Available records:
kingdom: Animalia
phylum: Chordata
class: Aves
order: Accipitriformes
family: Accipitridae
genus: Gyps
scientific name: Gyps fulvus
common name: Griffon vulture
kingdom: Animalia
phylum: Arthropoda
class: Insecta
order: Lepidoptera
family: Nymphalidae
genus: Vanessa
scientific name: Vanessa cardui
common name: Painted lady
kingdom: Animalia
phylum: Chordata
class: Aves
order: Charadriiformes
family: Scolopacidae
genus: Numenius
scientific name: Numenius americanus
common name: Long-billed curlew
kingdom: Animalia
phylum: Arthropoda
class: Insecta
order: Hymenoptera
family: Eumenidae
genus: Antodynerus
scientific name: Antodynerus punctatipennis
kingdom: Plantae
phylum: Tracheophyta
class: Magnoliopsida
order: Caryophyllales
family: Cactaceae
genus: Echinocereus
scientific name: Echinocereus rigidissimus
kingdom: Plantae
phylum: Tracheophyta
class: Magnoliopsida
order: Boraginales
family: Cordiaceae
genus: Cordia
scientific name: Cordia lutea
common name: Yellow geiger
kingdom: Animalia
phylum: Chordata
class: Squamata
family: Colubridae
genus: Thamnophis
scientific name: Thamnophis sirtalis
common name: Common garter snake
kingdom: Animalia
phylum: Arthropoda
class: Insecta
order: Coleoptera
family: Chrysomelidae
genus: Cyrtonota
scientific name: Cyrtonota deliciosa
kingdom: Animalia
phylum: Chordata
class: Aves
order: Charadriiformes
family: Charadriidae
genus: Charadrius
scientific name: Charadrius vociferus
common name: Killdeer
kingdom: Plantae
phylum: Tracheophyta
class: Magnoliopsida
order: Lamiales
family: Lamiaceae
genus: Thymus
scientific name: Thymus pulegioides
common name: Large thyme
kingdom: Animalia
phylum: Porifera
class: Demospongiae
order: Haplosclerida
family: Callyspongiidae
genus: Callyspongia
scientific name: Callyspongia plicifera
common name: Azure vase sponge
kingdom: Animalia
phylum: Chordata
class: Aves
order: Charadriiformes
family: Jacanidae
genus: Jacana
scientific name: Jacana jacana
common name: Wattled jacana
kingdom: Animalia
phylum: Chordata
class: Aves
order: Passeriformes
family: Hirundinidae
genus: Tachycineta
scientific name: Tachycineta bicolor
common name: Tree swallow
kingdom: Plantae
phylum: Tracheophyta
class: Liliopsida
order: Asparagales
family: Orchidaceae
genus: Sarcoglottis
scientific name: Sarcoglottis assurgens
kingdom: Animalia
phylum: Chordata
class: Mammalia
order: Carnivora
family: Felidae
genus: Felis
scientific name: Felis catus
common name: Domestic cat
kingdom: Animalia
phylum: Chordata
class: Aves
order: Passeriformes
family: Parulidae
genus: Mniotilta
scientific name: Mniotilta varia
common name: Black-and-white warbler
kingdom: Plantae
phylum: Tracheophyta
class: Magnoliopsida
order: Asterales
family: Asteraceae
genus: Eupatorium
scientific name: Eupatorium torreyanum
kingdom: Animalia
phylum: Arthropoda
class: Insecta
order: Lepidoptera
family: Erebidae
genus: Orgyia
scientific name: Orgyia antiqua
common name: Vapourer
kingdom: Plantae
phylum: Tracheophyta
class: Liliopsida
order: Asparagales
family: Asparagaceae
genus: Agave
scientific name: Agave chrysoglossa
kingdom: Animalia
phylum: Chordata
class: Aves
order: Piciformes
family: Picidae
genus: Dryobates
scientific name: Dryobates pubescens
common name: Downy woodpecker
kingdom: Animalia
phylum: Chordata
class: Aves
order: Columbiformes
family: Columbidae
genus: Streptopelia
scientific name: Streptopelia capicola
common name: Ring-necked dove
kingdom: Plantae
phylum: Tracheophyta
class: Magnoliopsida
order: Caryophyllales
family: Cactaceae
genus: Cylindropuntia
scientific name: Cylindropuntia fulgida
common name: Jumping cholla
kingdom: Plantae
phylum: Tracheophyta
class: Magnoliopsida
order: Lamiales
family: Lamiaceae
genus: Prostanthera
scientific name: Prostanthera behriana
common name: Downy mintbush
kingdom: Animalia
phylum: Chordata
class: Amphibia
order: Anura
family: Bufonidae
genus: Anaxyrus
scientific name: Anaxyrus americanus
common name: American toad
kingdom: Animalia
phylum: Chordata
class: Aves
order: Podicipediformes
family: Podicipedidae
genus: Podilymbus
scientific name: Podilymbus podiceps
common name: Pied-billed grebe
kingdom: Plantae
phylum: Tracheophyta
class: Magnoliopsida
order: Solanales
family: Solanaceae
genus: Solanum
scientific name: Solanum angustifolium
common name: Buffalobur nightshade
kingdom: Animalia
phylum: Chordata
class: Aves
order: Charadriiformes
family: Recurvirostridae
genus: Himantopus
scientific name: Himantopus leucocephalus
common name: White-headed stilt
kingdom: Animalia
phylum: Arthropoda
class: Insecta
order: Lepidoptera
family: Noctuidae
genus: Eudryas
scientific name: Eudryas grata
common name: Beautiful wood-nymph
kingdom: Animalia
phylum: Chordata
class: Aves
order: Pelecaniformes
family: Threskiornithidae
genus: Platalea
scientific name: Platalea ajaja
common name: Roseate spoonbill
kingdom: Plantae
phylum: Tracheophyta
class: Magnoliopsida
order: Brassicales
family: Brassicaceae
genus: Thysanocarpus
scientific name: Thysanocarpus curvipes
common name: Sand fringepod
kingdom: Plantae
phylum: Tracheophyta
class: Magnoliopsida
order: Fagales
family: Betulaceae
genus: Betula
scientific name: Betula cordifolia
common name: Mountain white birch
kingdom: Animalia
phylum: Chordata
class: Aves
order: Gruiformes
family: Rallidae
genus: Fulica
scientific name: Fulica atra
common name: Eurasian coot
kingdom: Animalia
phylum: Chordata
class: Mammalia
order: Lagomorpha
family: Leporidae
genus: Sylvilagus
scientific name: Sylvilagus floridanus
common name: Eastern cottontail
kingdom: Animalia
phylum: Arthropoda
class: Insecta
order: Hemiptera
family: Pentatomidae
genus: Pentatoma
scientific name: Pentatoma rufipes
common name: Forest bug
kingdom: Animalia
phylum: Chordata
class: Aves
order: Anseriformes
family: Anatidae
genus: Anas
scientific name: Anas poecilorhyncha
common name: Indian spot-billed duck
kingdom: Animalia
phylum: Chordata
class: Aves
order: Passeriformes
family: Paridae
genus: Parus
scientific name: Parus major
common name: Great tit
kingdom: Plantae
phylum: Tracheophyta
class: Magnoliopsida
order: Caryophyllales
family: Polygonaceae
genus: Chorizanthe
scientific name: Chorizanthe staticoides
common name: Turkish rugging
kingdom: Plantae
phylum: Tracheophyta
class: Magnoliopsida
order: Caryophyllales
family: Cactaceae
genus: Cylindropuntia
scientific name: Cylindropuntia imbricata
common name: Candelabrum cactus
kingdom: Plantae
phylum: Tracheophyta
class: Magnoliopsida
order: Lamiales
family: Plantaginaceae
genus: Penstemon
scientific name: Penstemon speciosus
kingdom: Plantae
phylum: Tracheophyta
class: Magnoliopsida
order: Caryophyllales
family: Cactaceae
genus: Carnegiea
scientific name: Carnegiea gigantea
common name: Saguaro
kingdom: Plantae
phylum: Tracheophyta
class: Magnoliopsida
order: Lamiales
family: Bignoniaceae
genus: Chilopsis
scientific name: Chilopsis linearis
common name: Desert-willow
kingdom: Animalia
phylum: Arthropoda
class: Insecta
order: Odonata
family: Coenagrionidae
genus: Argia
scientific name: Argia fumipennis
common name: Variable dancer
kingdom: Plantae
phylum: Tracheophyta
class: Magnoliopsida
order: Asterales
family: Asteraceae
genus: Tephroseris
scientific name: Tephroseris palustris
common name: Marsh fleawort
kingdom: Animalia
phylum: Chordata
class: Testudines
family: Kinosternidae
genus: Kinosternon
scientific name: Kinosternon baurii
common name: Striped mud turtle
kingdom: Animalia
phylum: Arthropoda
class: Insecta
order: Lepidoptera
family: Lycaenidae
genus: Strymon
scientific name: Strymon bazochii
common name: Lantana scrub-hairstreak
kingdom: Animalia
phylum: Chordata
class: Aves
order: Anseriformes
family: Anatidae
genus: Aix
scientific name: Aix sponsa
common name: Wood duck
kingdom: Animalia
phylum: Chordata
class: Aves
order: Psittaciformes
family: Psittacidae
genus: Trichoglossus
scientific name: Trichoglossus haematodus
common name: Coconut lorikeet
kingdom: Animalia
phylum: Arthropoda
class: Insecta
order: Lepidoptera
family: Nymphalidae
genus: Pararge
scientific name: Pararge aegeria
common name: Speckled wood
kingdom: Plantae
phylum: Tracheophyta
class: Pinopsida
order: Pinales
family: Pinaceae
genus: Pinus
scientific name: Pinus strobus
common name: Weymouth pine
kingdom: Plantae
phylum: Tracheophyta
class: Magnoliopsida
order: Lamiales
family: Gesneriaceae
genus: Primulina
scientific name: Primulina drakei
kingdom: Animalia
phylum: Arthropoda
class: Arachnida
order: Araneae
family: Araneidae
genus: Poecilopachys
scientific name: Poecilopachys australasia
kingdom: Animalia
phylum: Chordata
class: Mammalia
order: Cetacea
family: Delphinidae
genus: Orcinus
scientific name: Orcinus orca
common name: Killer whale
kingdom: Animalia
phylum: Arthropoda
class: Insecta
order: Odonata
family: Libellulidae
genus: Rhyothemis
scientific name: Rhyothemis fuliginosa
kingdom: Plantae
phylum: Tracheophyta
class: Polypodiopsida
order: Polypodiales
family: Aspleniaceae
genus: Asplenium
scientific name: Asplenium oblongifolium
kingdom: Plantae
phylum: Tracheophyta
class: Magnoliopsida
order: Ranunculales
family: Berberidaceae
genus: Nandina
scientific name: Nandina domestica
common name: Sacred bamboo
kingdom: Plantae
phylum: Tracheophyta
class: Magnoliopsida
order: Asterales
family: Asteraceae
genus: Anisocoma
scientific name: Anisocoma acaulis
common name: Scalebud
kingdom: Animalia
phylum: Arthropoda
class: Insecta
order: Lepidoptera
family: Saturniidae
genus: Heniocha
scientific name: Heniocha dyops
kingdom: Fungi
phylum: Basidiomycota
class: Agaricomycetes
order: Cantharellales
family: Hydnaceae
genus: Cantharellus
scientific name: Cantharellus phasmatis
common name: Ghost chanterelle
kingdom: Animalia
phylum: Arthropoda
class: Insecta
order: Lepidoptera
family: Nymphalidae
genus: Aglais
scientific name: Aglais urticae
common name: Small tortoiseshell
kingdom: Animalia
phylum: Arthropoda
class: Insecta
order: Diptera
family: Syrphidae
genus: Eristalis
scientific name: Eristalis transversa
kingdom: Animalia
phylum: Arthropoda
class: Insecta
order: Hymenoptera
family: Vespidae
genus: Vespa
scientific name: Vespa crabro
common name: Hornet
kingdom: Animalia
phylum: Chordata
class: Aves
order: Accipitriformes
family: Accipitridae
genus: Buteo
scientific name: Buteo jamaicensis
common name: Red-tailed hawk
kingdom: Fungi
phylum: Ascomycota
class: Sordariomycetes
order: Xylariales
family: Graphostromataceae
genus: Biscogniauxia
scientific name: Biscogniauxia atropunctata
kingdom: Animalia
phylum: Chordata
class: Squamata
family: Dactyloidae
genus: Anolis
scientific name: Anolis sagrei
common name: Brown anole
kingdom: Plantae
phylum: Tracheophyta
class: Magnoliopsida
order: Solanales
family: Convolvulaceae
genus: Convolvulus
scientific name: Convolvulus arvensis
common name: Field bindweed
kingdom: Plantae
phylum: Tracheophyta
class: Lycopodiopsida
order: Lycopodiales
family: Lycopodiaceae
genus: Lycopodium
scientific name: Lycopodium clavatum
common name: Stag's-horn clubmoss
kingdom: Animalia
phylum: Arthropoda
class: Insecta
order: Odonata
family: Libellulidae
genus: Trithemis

What you are asked to do:
Starting with the line with "common name: Red-tailed hawk" and going on through the end of the material, repeat those lines with "phylum" swapped for "division" and nothing else altered.

Solved exercise:
common name: Red-tailed hawk
kingdom: Fungi
division: Ascomycota
class: Sordariomycetes
order: Xylariales
family: Graphostromataceae
genus: Biscogniauxia
scientific name: Biscogniauxia atropunctata
kingdom: Animalia
division: Chordata
class: Squamata
family: Dactyloidae
genus: Anolis
scientific name: Anolis sagrei
common name: Brown anole
kingdom: Plantae
division: Tracheophyta
class: Magnoliopsida
order: Solanales
family: Convolvulaceae
genus: Convolvulus
scientific name: Convolvulus arvensis
common name: Field bindweed
kingdom: Plantae
division: Tracheophyta
class: Lycopodiopsida
order: Lycopodiales
family: Lycopodiaceae
genus: Lycopodium
scientific name: Lycopodium clavatum
common name: Stag's-horn clubmoss
kingdom: Animalia
division: Arthropoda
class: Insecta
order: Odonata
family: Libellulidae
genus: Trithemis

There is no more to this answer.